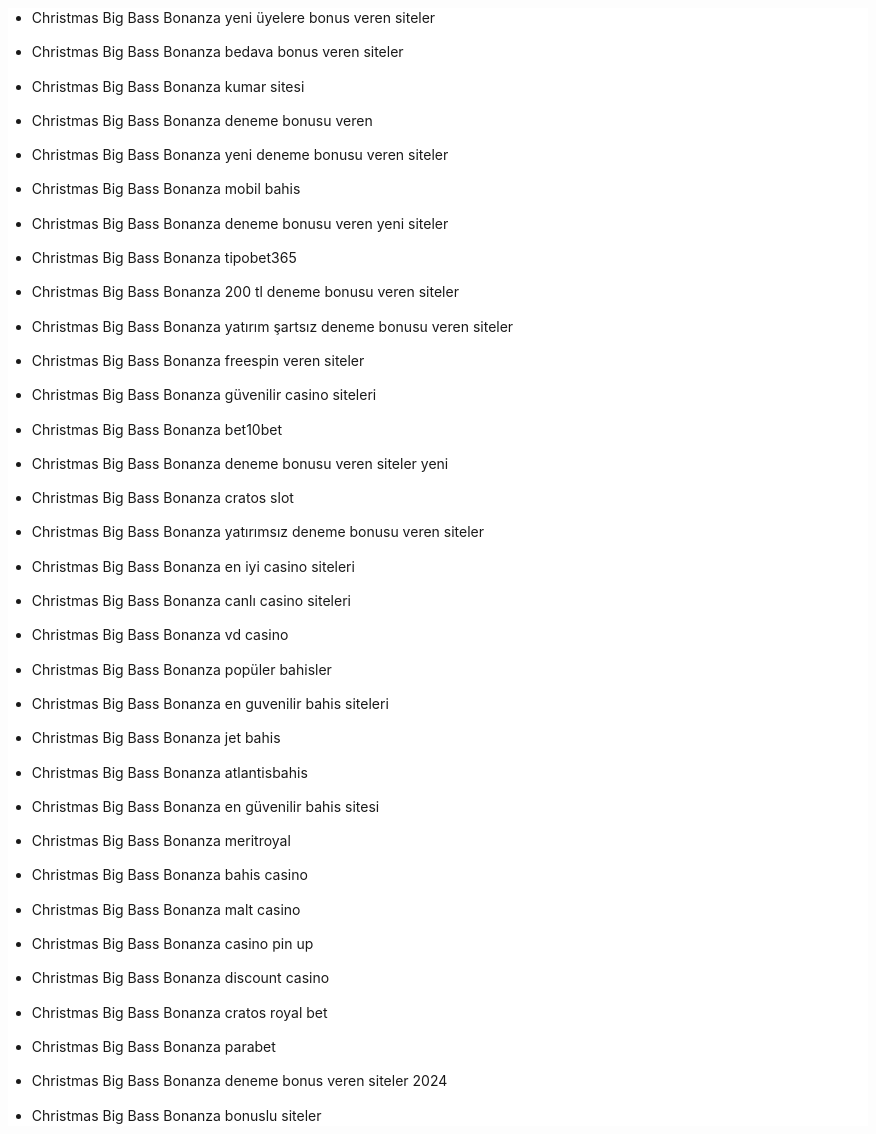 - Christmas Big Bass Bonanza yeni üyelere bonus veren siteler

- Christmas Big Bass Bonanza bedava bonus veren siteler

- Christmas Big Bass Bonanza kumar sitesi

- Christmas Big Bass Bonanza deneme bonusu veren

- Christmas Big Bass Bonanza yeni deneme bonusu veren siteler

- Christmas Big Bass Bonanza mobil bahis

- Christmas Big Bass Bonanza deneme bonusu veren yeni siteler

- Christmas Big Bass Bonanza tipobet365

- Christmas Big Bass Bonanza 200 tl deneme bonusu veren siteler

- Christmas Big Bass Bonanza yatırım şartsız deneme bonusu veren siteler

- Christmas Big Bass Bonanza freespin veren siteler

- Christmas Big Bass Bonanza güvenilir casino siteleri

- Christmas Big Bass Bonanza bet10bet

- Christmas Big Bass Bonanza deneme bonusu veren siteler yeni

- Christmas Big Bass Bonanza cratos slot

- Christmas Big Bass Bonanza yatırımsız deneme bonusu veren siteler

- Christmas Big Bass Bonanza en iyi casino siteleri

- Christmas Big Bass Bonanza canlı casino siteleri

- Christmas Big Bass Bonanza vd casino

- Christmas Big Bass Bonanza popüler bahisler

- Christmas Big Bass Bonanza en guvenilir bahis siteleri

- Christmas Big Bass Bonanza jet bahis

- Christmas Big Bass Bonanza atlantisbahis

- Christmas Big Bass Bonanza en güvenilir bahis sitesi

- Christmas Big Bass Bonanza meritroyal

- Christmas Big Bass Bonanza bahis casino

- Christmas Big Bass Bonanza malt casino

- Christmas Big Bass Bonanza casino pin up

- Christmas Big Bass Bonanza discount casino

- Christmas Big Bass Bonanza cratos royal bet

- Christmas Big Bass Bonanza parabet

- Christmas Big Bass Bonanza deneme bonus veren siteler 2024

- Christmas Big Bass Bonanza bonuslu siteler
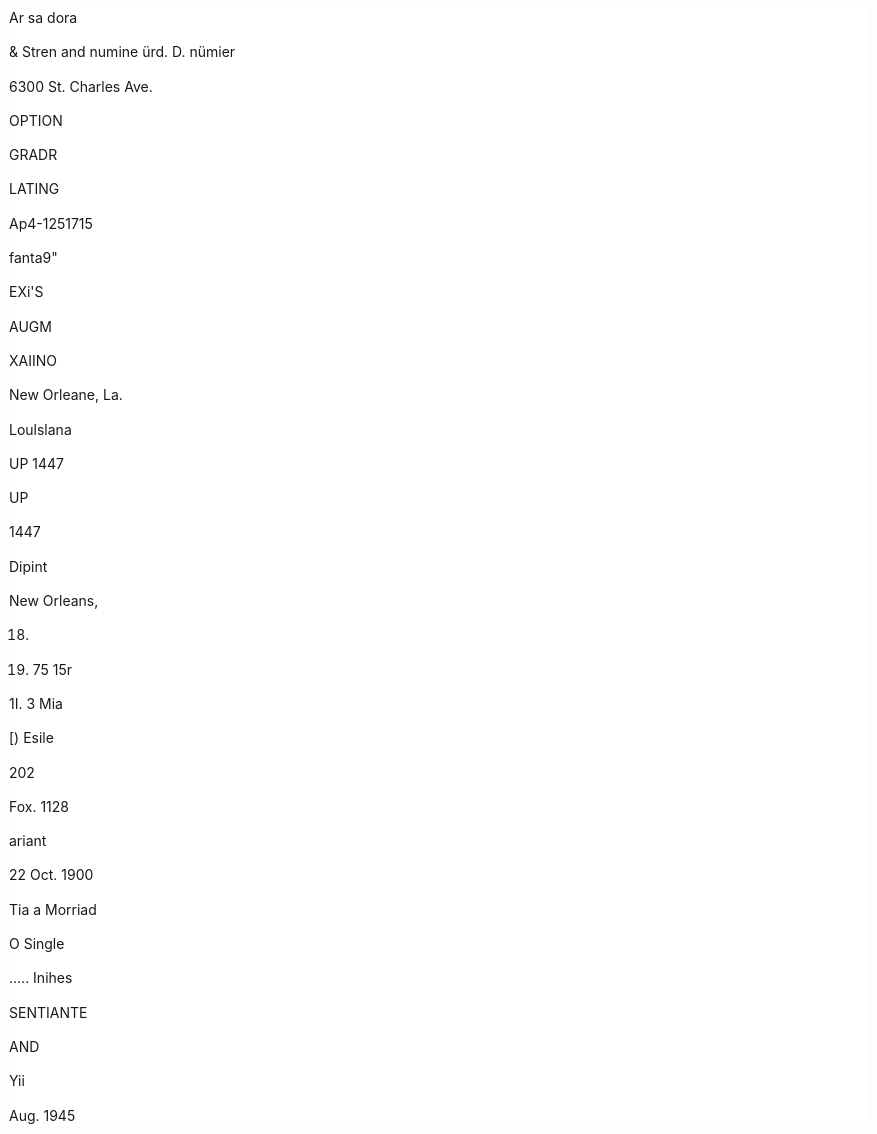 Ar sa dora

& Stren and numine ürd. D. nümier

6300 St. Charles Ave.

OPTION

GRADR

LATING

Ap4-1251715

fanta9"

EXi'S

AUGM

XAIINO

New Orleane, La.

Loulslana

UP 1447

UP

1447

Dipint

New Orleans,

18.

10. 75 15r

1I. 3 Mia

[) Esile

202

Fox. 1128

ariant

22 Oct. 1900

Tia a Morriad

O Single

..... Inihes

SENTIANTE

AND

Yii

Aug. 1945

•••

EXERCISE: Out of the entries, pull every line that mentions "sitesi".

WRITTEN SOLUTION:
- Christmas Big Bass Bonanza kumar sitesi
- Christmas Big Bass Bonanza en güvenilir bahis sitesi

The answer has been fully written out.